Il est à remarquer que les hommes les plus fantasques se trouvent parmi les gens adonnés au commerce de l’argent. Ces gens sont , en quelque sorte, les libertins de la pensée. Pouvant tout posséder, et conséquemment blasés, ils se livrent à des efforts énormes pour se sortir de leur indifférence. Honoré de Balzac 
“Les perles du collier, entraînées dans un sillon de sang et d’eau de pluie, englouties par la bouche d’égout, seront vomies dans le fleuve purificateur après un voyage dans les entrailles de la ville.”

Par une nuit pluvieuse, le commandant Farel, chef de groupe de la BRB, se penche sur le cadavre d’une femme tuée par balle et qui a apparemment fait le saut de l’ange depuis le 7ème étage d’un immeuble de la rue des Fantasques. En remontant la piste de ce qui semble être un contrat, Farel fait sortir du bois quelques personnages sulfureux dont une redoutable femme d’affaires, quelques uns de ses nombreux amants, plusieurs mafieux géorgiens et, entre autres, un ministre en exercice… Grand banditisme, arnaque à la taxe carbone, banques maltaises, réseaux criminels, qui tire les ficelles de tout ce beau monde ? Des comparses abattus, des serments trahis et une course poursuite dans le gigantesque réseau souterrain de la ville obligeront Farel à révéler au grand jour les dérives de ceux qui nous gouvernent.

C’est le meilleur des quatre ! Après ​Farel, Tortuga’s bank et Violence d’Etat, maintenant ​Rue des Fantasques.

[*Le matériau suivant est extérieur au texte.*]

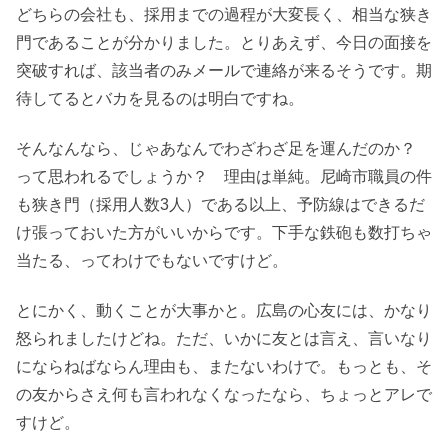
どちらの会社も、採用までの過程が大変長く、相当な狭き
門であることが分かりました。とりあえず、今日の面接を
突破すれば、該当者のみメールで連絡が来るそうです。期
待してるとバカを見るのは明白ですね。
そんなんなら、じゃあなんでわざわざ足を運んだのか？
って思われるでしょうか？ 理由は単純。尼崎市職員の件
も狭き門（採用人数3人）である以上、予防線はできるだ
け張っておいた方がいいからです。下手な鉄砲も数打ちゃ
当たる、ってわけでもないですけど。
とにかく、動くことが大事かと。広島の心友には、かなり
怒られましたけどね。ただ、いかに友とは言え、言いなり
にならねばならん理由も、またないわけで。もっとも、そ
の友からさえ何も言われなくなったなら、ちょっとアレで
すけど。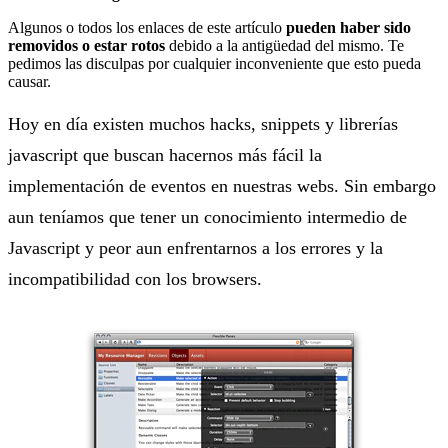
Algunos o todos los enlaces de este artículo
pueden haber sido
removidos o estar rotos
debido a la antigüedad del mismo. Te
pedimos las disculpas por cualquier inconveniente que esto pueda
causar.
Hoy en día existen muchos hacks, snippets y librerías
javascript que buscan hacernos más fácil la
implementación de eventos en nuestras webs. Sin embargo
aun teníamos que tener un conocimiento intermedio de
Javascript y peor aun enfrentarnos a los errores y la
incompatibilidad con los browsers.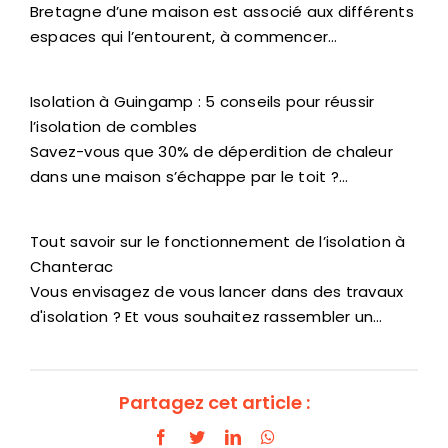
Bretagne d’une maison est associé aux différents
espaces qui l’entourent, à commencer…
Isolation à Guingamp : 5 conseils pour réussir
l’isolation de combles
Savez-vous que 30% de déperdition de chaleur
dans une maison s’échappe par le toit ?…
Tout savoir sur le fonctionnement de l’isolation à
Chanterac
Vous envisagez de vous lancer dans des travaux
d'isolation ? Et vous souhaitez rassembler un…
Partagez cet article :
Facebook
Twitter
LinkedIn
WhatsApp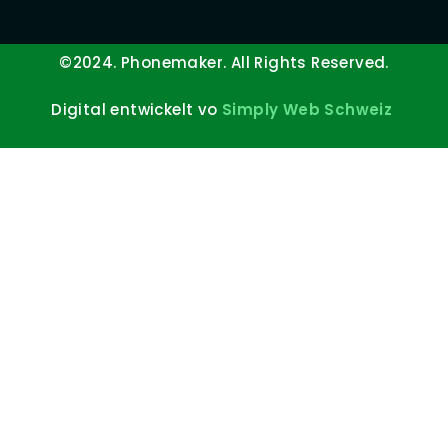
©2024. Phonemaker. All Rights Reserved.
Digital entwickelt vo
Simply Web Schweiz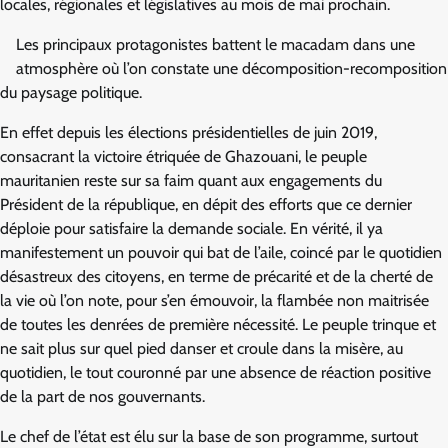
locales, régionales et législatives au mois de mai prochain.
Les principaux protagonistes battent le macadam dans une
atmosphère où l’on constate une décomposition-recomposition
du paysage politique.
En effet depuis les élections présidentielles de juin 2019,
consacrant la victoire étriquée de Ghazouani, le peuple
mauritanien reste sur sa faim quant aux engagements du
Président de la république, en dépit des efforts que ce dernier
déploie pour satisfaire la demande sociale. En vérité, il ya
manifestement un pouvoir qui bat de l’aile, coincé par le quotidien
désastreux des citoyens, en terme de précarité et de la cherté de
la vie où l’on note, pour s’en émouvoir, la flambée non maitrisée
de toutes les denrées de première nécessité. Le peuple trinque et
ne sait plus sur quel pied danser et croule dans la misère, au
quotidien, le tout couronné par une absence de réaction positive
de la part de nos gouvernants.
Le chef de l’état est élu sur la base de son programme, surtout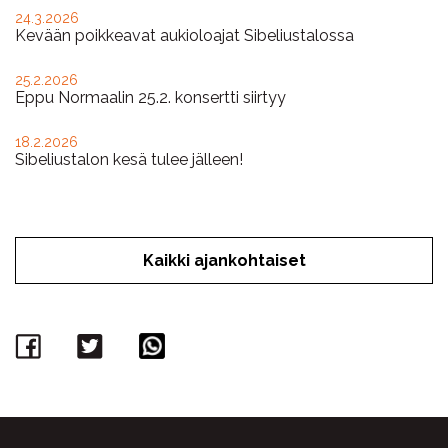
24.3.2026
Kevään poikkeavat aukioloajat Sibeliustalossa
25.2.2026
Eppu Normaalin 25.2. konsertti siirtyy
18.2.2026
Sibeliustalon kesä tulee jälleen!
Kaikki ajankohtaiset
Facebook
Twitter
WhatsApp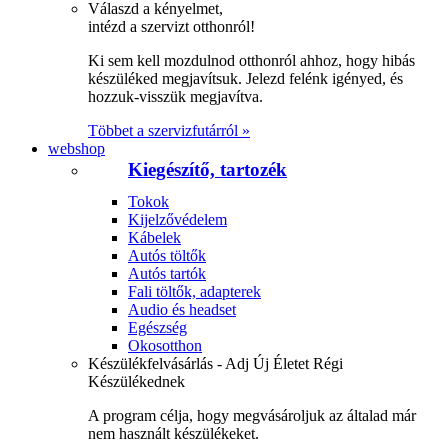
Válaszd a kényelmet,
intézd a szervizt otthonról!
Ki sem kell mozdulnod otthonról ahhoz, hogy hibás
készüléked megjavítsuk. Jelezd felénk igényed, és
hozzuk-visszük megjavítva.
Többet a szervizfutárról »
webshop
Kiegészítő, tartozék
Tokok
Kijelzővédelem
Kábelek
Autós töltők
Autós tartók
Fali töltők, adapterek
Audio és headset
Egészség
Okosotthon
Készülékfelvásárlás - Adj Új Életet Régi
Készülékednek
A program célja, hogy megvásároljuk az általad már
nem használt készülékeket.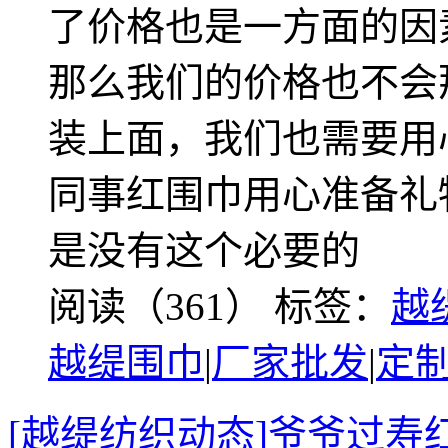
了价格也是一方面的因
那么我们的价格也不会
装上面，我们也需要用
同事红围巾用心准备礼
是没有这个必要的
阅读（361）
标签：
越
越缇围巾
|
厂家批发
|
定
[越缇纺织动态]爷爷过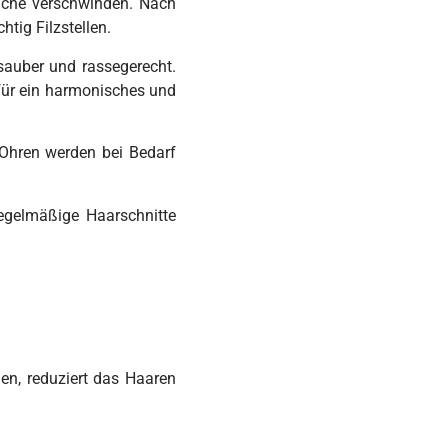
rüche verschwinden.
Nach
htig Filzstellen.
sauber und rassegerecht.
für ein harmonisches und
 Ohren werden bei Bedarf
egelmäßige Haarschnitte
en, reduziert das Haaren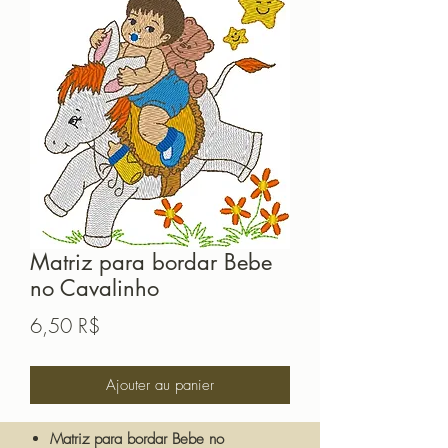
Matriz para bordar Bebe
no Cavalinho
Prix
6,50 R$
Ajouter au panier
Matriz para bordar Bebe no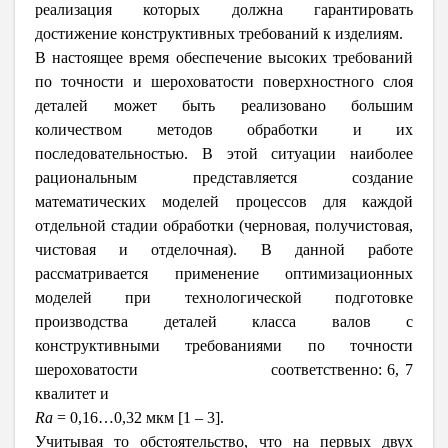
реализация которых должна гарантировать
достижение конструктивных требований к изделиям.
В настоящее время обеспечение высоких требований
по точности и шероховатости поверхностного слоя
деталей может быть реализовано большим
количеством методов обработки и их
последовательностью. В этой ситуации наиболее
рациональным представляется создание
математических моделей процессов для каждой
отдельной стадии обработки (черновая, получистовая,
чистовая и отделочная). В данной работе
рассматривается применение оптимизационных
моделей при технологической подготовке
производства деталей класса валов с
конструктивными требованиями по точности
шероховатости соответственно: 6, 7
квалитет и
R
а
= 0,16…0,32 мкм [1 – 3].
Учитывая то обстоятельство, что на первых двух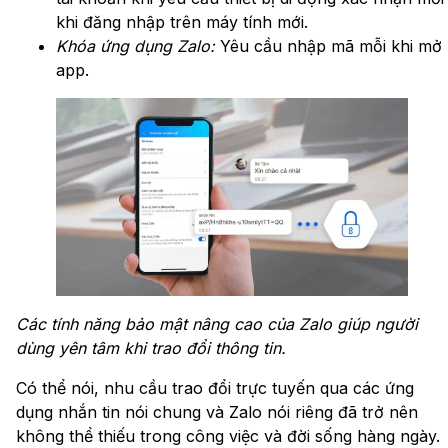
khi đăng nhập trên máy tính mới.
Khóa ứng dụng Zalo:
Yêu cầu nhập mã mỗi khi mở
app.
Các tính năng bảo mật nâng cao của Zalo giúp người
dùng yên tâm khi trao đổi thông tin.
Có thể nói, nhu cầu trao đổi trực tuyến qua các ứng
dụng nhắn tin nói chung và Zalo nói riêng đã trở nên
không thể thiếu trong công việc và đời sống hàng ngày.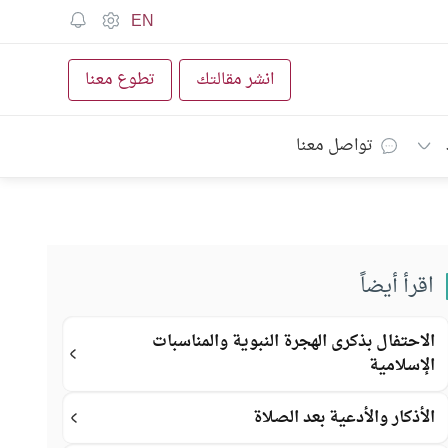
EN
انشر مقالتك
تطوع معنا
تواصل معنا
اقرأ أيضاً
الاحتفال بذكرى الهجرة النبوية والمناسبات
الإسلامية
الأذكار والأدعية بعد الصلاة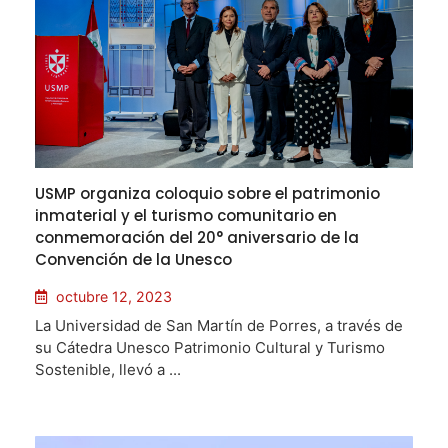
USMP organiza coloquio sobre el patrimonio
inmaterial y el turismo comunitario en
conmemoración del 20° aniversario de la
Convención de la Unesco
octubre 12, 2023
La Universidad de San Martín de Porres, a través de
su Cátedra Unesco Patrimonio Cultural y Turismo
Sostenible, llevó a ...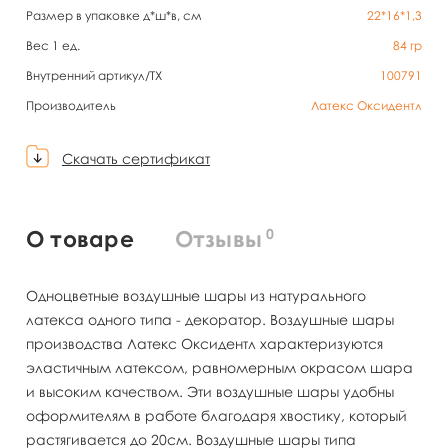
Размер в упаковке д*ш*в, см
22*16*1,3
Вес 1 ед.
84
гр
Внутренний артикул/TX
100791
Производитель
Латекс Оксидентл
Скачать сертификат
0
О товаре
Отзывы
Одноцветные воздушные шары из натурального
латекса одного типа - декоратор. Воздушные шары
производства Латекс Оксидентл характеризуются
эластичным латексом, равномерным окрасом шара
и высоким качеством. Эти воздушные шары удобны
оформителям в работе благодаря хвостику, который
растягивается до 20см. Воздушные шары типа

André Blanc a la maîtrise de son intrigue et de ses personnages comme jamais. Par une rigueur d’écriture, de scénarisation, de documentation, un impératif de ne pas “trop en faire” pour rester crédible. C’est justement cette crédibilité qui fait froid dans le dos. Cette crédibilité qui est manifeste dans le choix des mots, la construction des phrases, l’articulation du récit. Ici, point besoin de discourir, de remplir du texte, d’ornementer, de digresser, André Blanc va droit au but avec des phrases courtes dans lesquelles l’essentiel est dit.

De prime abord, la taxe carbone c’est pas mon truc. Je l’ai vu traitée par Marchal et l’enthousiasme m’a fait défaut. Pourtant nombres d’analogies sont présentes, comment faire autrement quand on décrit le même monde d’escrocs, mais il y a l’art et la manière. Manions les poncifs du genre et nous obtiendrons un excellent téléfilm, mettons la manière et le talent et nous obtiendrons un excellent roman, ce qu’est Rue des Fantasques d’André Blanc .

Ce roman reçoit le 31 Mars 2018 le Prix Dora-Suarez “LYON POLAR”.